“The physical is not the main factor in the race, although you use the physical to keep moving forward. But something else is happening. That soul’s world, that reality is what I am trying to think of more today.”….Arpan
For some months now Arpan has been dreaming about this day, his 60th birthday. Clearly visualizing how he would be able to celebrate his soul’s day here, by running 60 miles on the course of the 3100 mile race. For quite a few years he would come by himself alone and start running here shortly after midnight. Run throughout the dark night and into the warm bright embrace of the dawn. Keep on going, lap after lap, mile after mile until he had run the exact same miles as was his age. He called this project, his Ageathon.
His birthday has always been an important occasion for him over the years. On that special date each year he saw it as a perfect opportunity to offer his gratitude to his spiritual teacher Sri Chinmoy, by running a mile for every year he had spent on earth.
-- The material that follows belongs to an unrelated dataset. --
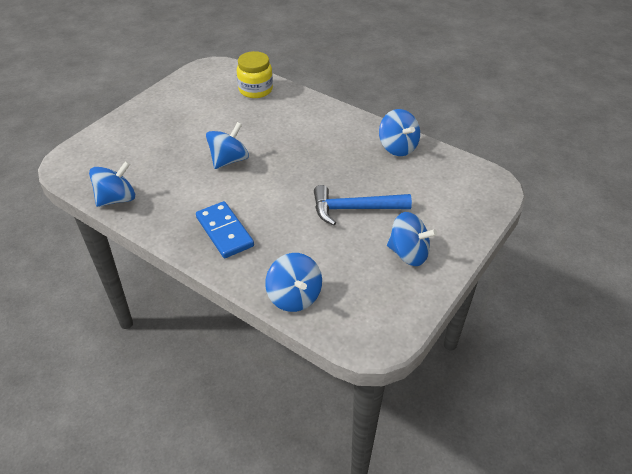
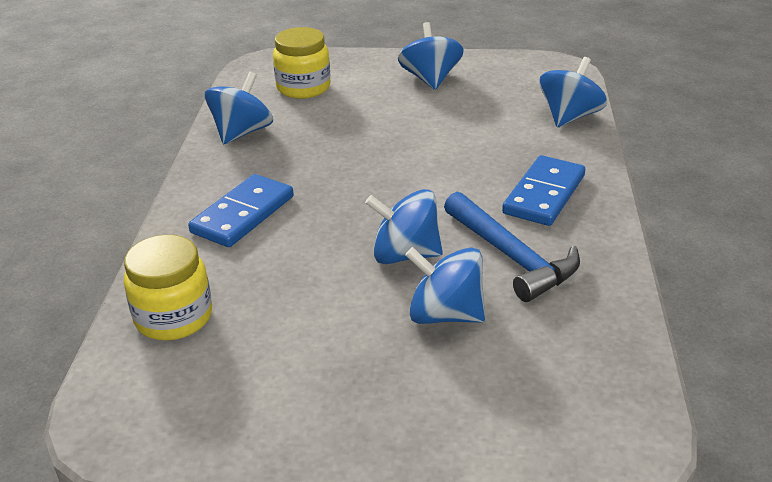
camera: 120 degrees left, 10 degrees down
blue spinning top [89,161,135,207] -> blue spinning top moved to [405,247,485,324]
blue hammer [314,185,412,225] -> blue hammer moved to [444,192,580,302]
none -> blue domino [188,174,294,247]
none -> yellow jar [273,27,330,99]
A task that becomes ever more difficult as the required mileage relentlessly notches upwards while simultaneously the strength and endurance to accomplish it flows towards an unforgiving precipice of diminishing capacity.
What distinctly and ironically separates this simple wish from any other year is that as of this morning he has already coaxed, coddled, cajoled, and literally begged his reluctant body into already running 1988 miles on the course.
He has forged an all consuming epic battle here on this cruel sidewalk for 36 straight days. A tremendous achievement and yet one that also brings into striking clarity an almost insurmountable mathematical burden.
What seems so unavoidably evident now is that the trajectory of his dreams will now no longer be able to carry his uncooperative body victoriously to the 3100 mile finish line. The ultimate distance, barring some true divine intervention, will still be spectacular, and quite possibly record breaking. As he moves further into the depths of the final 2 weeks the glimmer of what that goal will actually be will certainly grow more bright and eventually be revealed and manifested.
As he starts his running this morning he is confronted with both a physical dilemma and a divine opportunity. For the first part it seems almost as though his physical has abandoned him at this most precious juncture of his life. Quickly surrendering to a now growing list of injuries when it has served him impeccably through decades of endurance running. What distance it will relinquish and grudgingly allow will be ultimately revealed at the stroke of midnight tonight.
More importantly though is the reality that Arpan is a true aspirant and spiritual seeker. Before him over the next 18 hours of his birthday will be his heart’s gift and his soul’s treasure. Instead of diving into the murky depths of his body’s pain he will attempt to rise beyond and above the physical horizon. Allow the dimensions of his world not be defined and limited by what his grumbling muscles are speaking just now, but by what melody his grateful heart chooses to sing for all eternity.
The ordinary human body is imperfection incarnate. This imperfection can be transformed into perfection only when the body voluntarily offers itself to the soul’s ever-growing Light, Wisdom and Bliss. A day is bound to dawn when the body will make this offering. Then the body and the soul will run together to fulfil the Supreme’s Mission—the mission of nature’s transformation, the mission of the revelation, manifestation and fulfilment of the highest Truth here on earth.
Sri Chinmoy, Eastern Light For The Western Mind, Agni Press, 1973.